Repeat the data word for word. Do not include the pictures.

####################

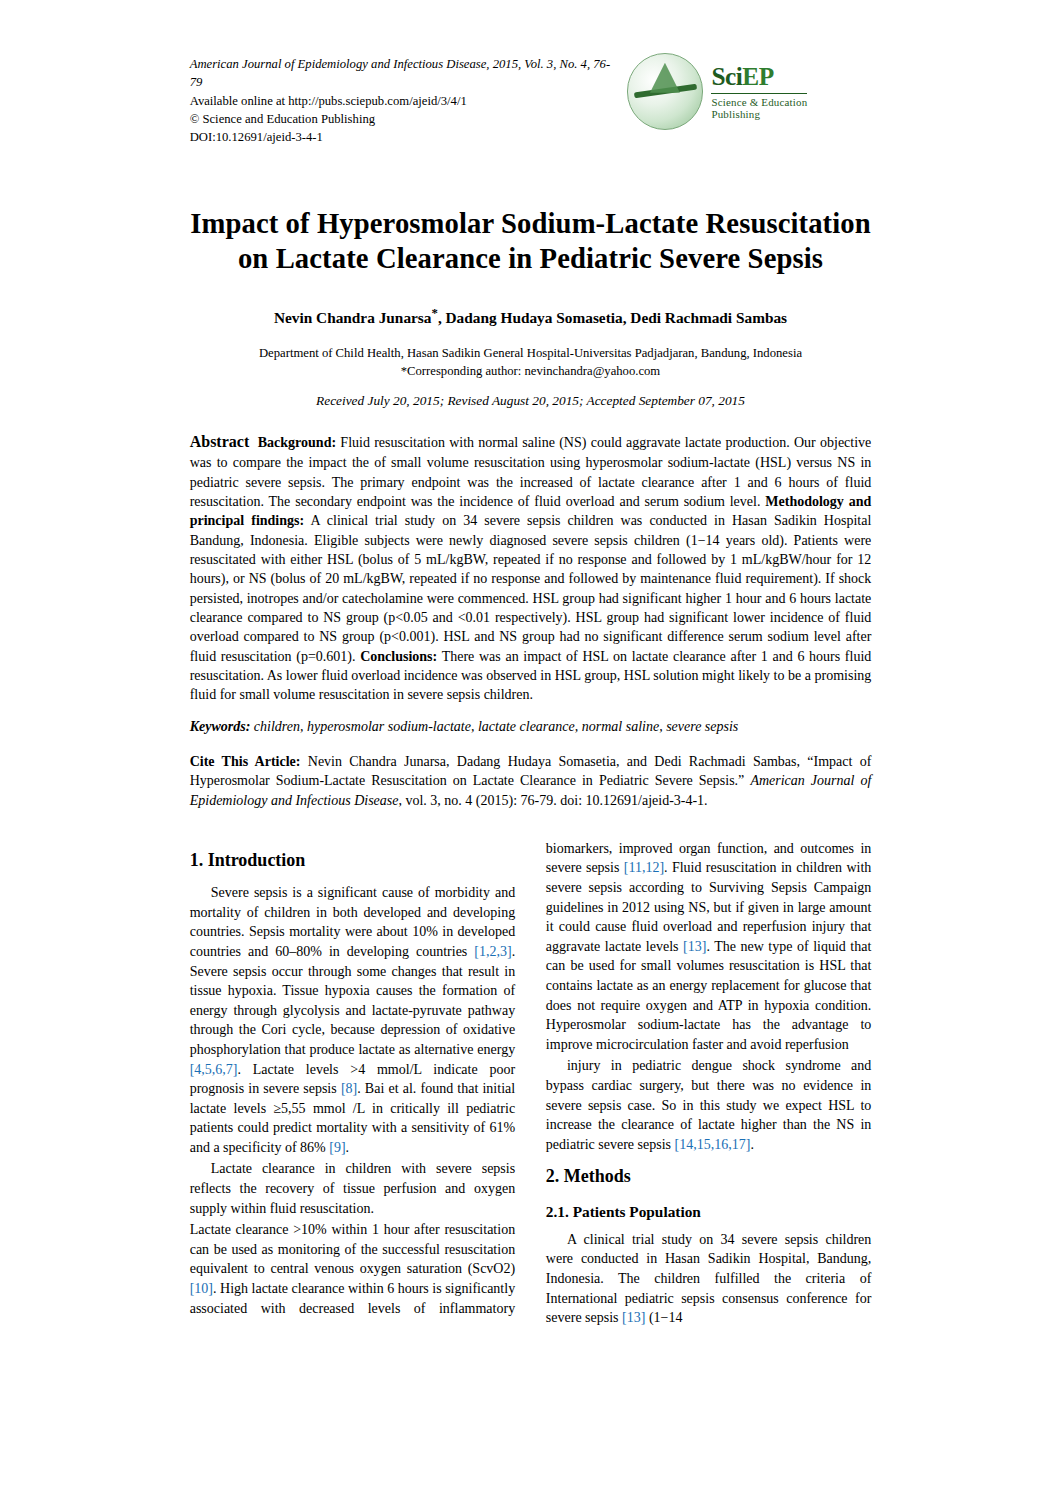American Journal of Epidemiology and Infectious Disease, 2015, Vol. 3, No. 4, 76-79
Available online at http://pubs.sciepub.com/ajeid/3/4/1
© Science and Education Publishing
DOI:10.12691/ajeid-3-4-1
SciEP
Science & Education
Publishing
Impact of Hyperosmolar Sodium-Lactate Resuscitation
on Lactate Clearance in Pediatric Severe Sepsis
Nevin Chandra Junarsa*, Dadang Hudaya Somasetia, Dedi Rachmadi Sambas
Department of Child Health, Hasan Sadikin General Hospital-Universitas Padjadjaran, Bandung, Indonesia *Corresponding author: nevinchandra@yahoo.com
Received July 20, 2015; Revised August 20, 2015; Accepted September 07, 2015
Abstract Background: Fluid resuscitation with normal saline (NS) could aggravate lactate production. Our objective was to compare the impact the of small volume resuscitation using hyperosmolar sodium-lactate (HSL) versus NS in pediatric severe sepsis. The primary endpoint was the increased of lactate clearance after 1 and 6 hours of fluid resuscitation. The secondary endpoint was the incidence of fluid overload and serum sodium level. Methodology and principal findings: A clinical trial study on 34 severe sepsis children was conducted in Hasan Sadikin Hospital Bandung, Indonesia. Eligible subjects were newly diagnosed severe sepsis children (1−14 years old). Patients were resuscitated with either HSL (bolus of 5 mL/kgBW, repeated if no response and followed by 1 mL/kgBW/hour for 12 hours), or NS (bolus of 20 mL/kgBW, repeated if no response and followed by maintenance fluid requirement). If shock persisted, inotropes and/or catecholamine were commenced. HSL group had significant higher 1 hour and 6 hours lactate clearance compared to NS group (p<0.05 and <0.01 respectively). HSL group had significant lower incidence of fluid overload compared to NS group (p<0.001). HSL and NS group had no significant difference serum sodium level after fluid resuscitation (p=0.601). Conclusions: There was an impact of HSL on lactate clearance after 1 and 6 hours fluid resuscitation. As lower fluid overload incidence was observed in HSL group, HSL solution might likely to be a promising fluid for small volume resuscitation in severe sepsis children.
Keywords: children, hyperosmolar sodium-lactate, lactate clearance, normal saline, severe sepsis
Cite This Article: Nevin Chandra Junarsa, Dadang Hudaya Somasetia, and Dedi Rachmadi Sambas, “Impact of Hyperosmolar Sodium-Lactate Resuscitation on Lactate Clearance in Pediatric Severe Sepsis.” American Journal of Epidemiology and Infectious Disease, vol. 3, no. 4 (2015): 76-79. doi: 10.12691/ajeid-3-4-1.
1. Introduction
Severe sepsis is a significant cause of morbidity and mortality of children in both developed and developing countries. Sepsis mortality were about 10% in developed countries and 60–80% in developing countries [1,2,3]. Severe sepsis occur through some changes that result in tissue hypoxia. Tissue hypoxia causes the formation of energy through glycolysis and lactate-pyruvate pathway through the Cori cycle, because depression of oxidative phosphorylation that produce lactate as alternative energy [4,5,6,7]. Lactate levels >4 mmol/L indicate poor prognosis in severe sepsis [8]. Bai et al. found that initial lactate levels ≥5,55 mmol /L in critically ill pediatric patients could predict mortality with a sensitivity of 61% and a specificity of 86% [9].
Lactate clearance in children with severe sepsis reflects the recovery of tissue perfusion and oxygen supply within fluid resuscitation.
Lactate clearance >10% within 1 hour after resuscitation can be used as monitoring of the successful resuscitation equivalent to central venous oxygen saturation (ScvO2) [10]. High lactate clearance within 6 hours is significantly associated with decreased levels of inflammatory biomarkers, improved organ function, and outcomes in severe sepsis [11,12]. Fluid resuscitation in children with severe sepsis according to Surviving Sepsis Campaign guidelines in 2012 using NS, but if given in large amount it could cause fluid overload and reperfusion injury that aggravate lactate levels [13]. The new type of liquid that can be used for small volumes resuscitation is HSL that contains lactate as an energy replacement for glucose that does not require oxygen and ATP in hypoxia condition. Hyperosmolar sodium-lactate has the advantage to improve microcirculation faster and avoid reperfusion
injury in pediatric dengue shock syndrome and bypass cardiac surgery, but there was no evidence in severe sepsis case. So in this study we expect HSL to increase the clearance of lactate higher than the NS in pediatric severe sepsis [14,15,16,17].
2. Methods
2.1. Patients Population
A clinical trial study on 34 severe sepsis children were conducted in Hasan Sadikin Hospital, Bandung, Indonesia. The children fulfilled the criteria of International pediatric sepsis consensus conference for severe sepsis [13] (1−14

####################

- _Exercise solution_
American Journal of Epidemiology and Infectious Disease, 2015, Vol. 3, No. 4, 76-79
Available online at http://pubs.sciepub.com/ajeid/3/4/1
© Science and Education Publishing
DOI:10.12691/ajeid-3-4-1
SciEP
Science & Education
Publishing
Impact of Hyperosmolar Sodium-Lactate Resuscitation
on Lactate Clearance in Pediatric Severe Sepsis
Nevin Chandra Junarsa*, Dadang Hudaya Somasetia, Dedi Rachmadi Sambas
Department of Child Health, Hasan Sadikin General Hospital-Universitas Padjadjaran, Bandung, Indonesia *Corresponding author: nevinchandra@yahoo.com
Received July 20, 2015; Revised August 20, 2015; Accepted September 07, 2015
Abstract Background: Fluid resuscitation with normal saline (NS) could aggravate lactate production. Our objective was to compare the impact the of small volume resuscitation using hyperosmolar sodium-lactate (HSL) versus NS in pediatric severe sepsis. The primary endpoint was the increased of lactate clearance after 1 and 6 hours of fluid resuscitation. The secondary endpoint was the incidence of fluid overload and serum sodium level. Methodology and principal findings: A clinical trial study on 34 severe sepsis children was conducted in Hasan Sadikin Hospital Bandung, Indonesia. Eligible subjects were newly diagnosed severe sepsis children (1−14 years old). Patients were resuscitated with either HSL (bolus of 5 mL/kgBW, repeated if no response and followed by 1 mL/kgBW/hour for 12 hours), or NS (bolus of 20 mL/kgBW, repeated if no response and followed by maintenance fluid requirement). If shock persisted, inotropes and/or catecholamine were commenced. HSL group had significant higher 1 hour and 6 hours lactate clearance compared to NS group (p<0.05 and <0.01 respectively). HSL group had significant lower incidence of fluid overload compared to NS group (p<0.001). HSL and NS group had no significant difference serum sodium level after fluid resuscitation (p=0.601). Conclusions: There was an impact of HSL on lactate clearance after 1 and 6 hours fluid resuscitation. As lower fluid overload incidence was observed in HSL group, HSL solution might likely to be a promising fluid for small volume resuscitation in severe sepsis children.
Keywords: children, hyperosmolar sodium-lactate, lactate clearance, normal saline, severe sepsis
Cite This Article: Nevin Chandra Junarsa, Dadang Hudaya Somasetia, and Dedi Rachmadi Sambas, “Impact of Hyperosmolar Sodium-Lactate Resuscitation on Lactate Clearance in Pediatric Severe Sepsis.” American Journal of Epidemiology and Infectious Disease, vol. 3, no. 4 (2015): 76-79. doi: 10.12691/ajeid-3-4-1.
1. Introduction
Severe sepsis is a significant cause of morbidity and mortality of children in both developed and developing countries. Sepsis mortality were about 10% in developed countries and 60–80% in developing countries [1,2,3]. Severe sepsis occur through some changes that result in tissue hypoxia. Tissue hypoxia causes the formation of energy through glycolysis and lactate-pyruvate pathway through the Cori cycle, because depression of oxidative phosphorylation that produce lactate as alternative energy [4,5,6,7]. Lactate levels >4 mmol/L indicate poor prognosis in severe sepsis [8]. Bai et al. found that initial lactate levels ≥5,55 mmol /L in critically ill pediatric patients could predict mortality with a sensitivity of 61% and a specificity of 86% [9].
Lactate clearance in children with severe sepsis reflects the recovery of tissue perfusion and oxygen supply within fluid resuscitation.
Lactate clearance >10% within 1 hour after resuscitation can be used as monitoring of the successful resuscitation equivalent to central venous oxygen saturation (ScvO2) [10]. High lactate clearance within 6 hours is significantly associated with decreased levels of inflammatory biomarkers, improved organ function, and outcomes in severe sepsis [11,12]. Fluid resuscitation in children with severe sepsis according to Surviving Sepsis Campaign guidelines in 2012 using NS, but if given in large amount it could cause fluid overload and reperfusion injury that aggravate lactate levels [13]. The new type of liquid that can be used for small volumes resuscitation is HSL that contains lactate as an energy replacement for glucose that does not require oxygen and ATP in hypoxia condition. Hyperosmolar sodium-lactate has the advantage to improve microcirculation faster and avoid reperfusion
injury in pediatric dengue shock syndrome and bypass cardiac surgery, but there was no evidence in severe sepsis case. So in this study we expect HSL to increase the clearance of lactate higher than the NS in pediatric severe sepsis [14,15,16,17].
2. Methods
2.1. Patients Population
A clinical trial study on 34 severe sepsis children were conducted in Hasan Sadikin Hospital, Bandung, Indonesia. The children fulfilled the criteria of International pediatric sepsis consensus conference for severe sepsis [13] (1−14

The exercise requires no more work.